Task input:
▬▬▬▬▬▬▬▬▬▬

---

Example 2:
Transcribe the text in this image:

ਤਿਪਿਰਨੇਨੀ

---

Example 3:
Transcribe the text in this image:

▬▬▬▬▬▬▬▬▬▬

Your instructions: Would you set the entries down again, exactly as they were written?

Answer space:
---

Example 2:
Transcribe the text in this image:

ਤਿਪਿਰਨੇਨੀ

---

Example 3:
Transcribe the text in this image:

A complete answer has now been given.